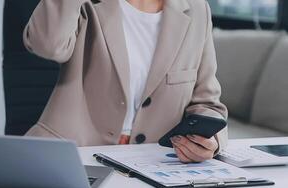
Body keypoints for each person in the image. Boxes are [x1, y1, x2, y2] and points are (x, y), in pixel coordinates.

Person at [23, 0, 228, 163]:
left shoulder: (197, 9)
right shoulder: (88, 4)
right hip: (73, 157)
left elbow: (208, 104)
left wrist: (211, 142)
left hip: (154, 165)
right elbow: (47, 45)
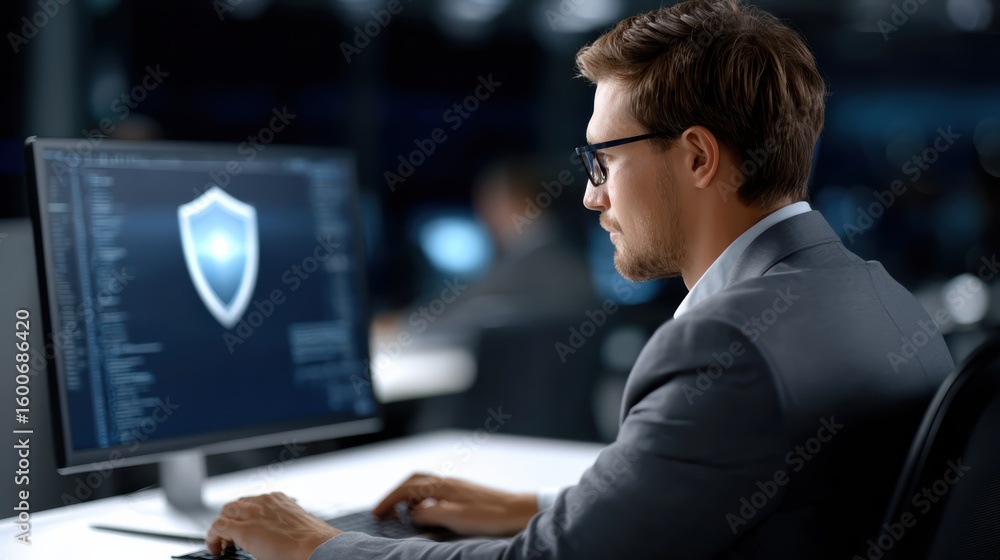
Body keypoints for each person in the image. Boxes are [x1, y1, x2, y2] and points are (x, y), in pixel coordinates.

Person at [205, 1, 955, 558]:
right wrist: (534, 507)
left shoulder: (730, 344)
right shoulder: (880, 300)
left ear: (697, 158)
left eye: (604, 162)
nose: (592, 195)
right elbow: (741, 489)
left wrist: (312, 545)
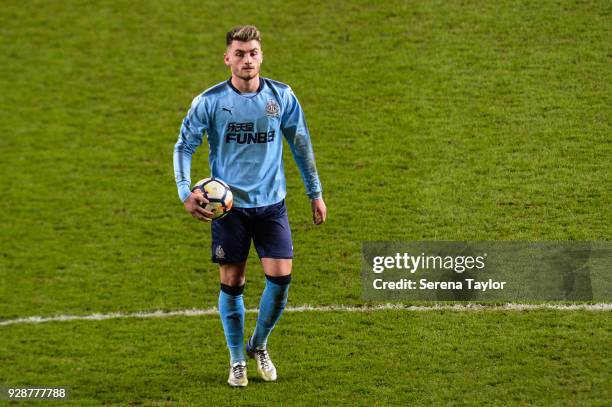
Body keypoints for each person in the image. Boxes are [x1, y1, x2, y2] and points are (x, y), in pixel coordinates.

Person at [173, 25, 327, 387]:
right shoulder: (209, 102)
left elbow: (300, 144)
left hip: (272, 205)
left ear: (261, 56)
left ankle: (259, 344)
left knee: (281, 280)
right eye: (239, 53)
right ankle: (236, 359)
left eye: (253, 52)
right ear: (227, 58)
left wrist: (315, 192)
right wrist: (184, 191)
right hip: (229, 210)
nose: (247, 59)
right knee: (233, 283)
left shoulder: (282, 96)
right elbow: (183, 147)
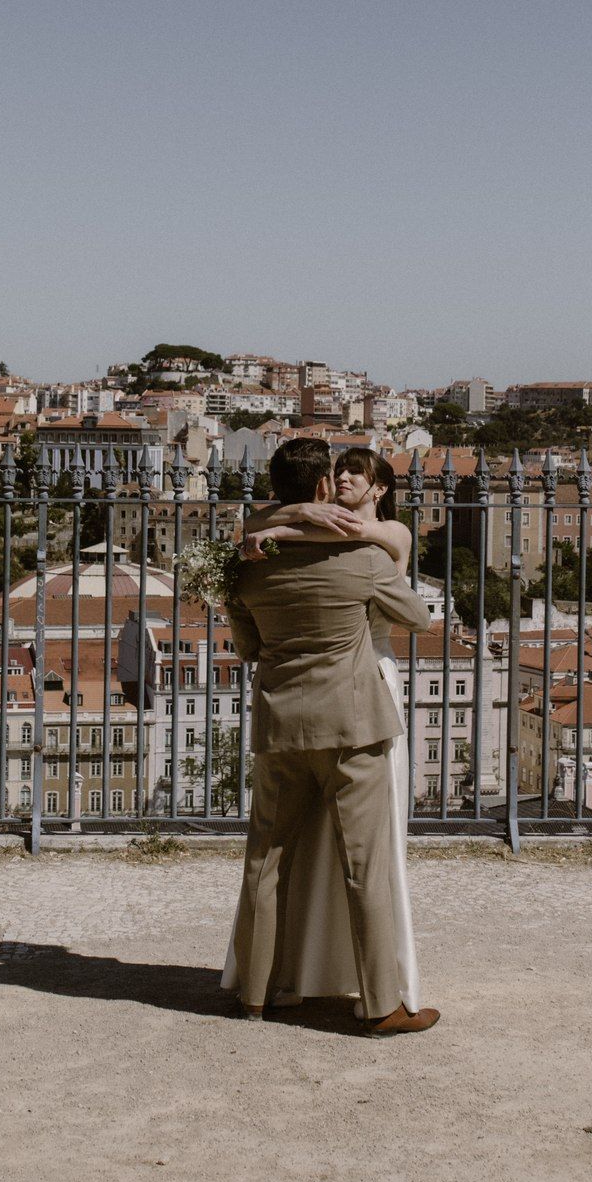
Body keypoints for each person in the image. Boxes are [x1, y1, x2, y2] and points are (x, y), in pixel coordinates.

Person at [223, 438, 438, 1037]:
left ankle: (257, 995)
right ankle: (379, 1004)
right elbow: (418, 618)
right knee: (363, 864)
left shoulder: (248, 564)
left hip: (280, 723)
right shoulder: (364, 558)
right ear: (325, 490)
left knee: (266, 861)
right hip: (351, 725)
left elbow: (248, 646)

◆ TASK DETAILS: Give the number of lines in the records above that contain "elbow", with no other words.

◆ RESPONSE FOR THIS EXERCISE: 7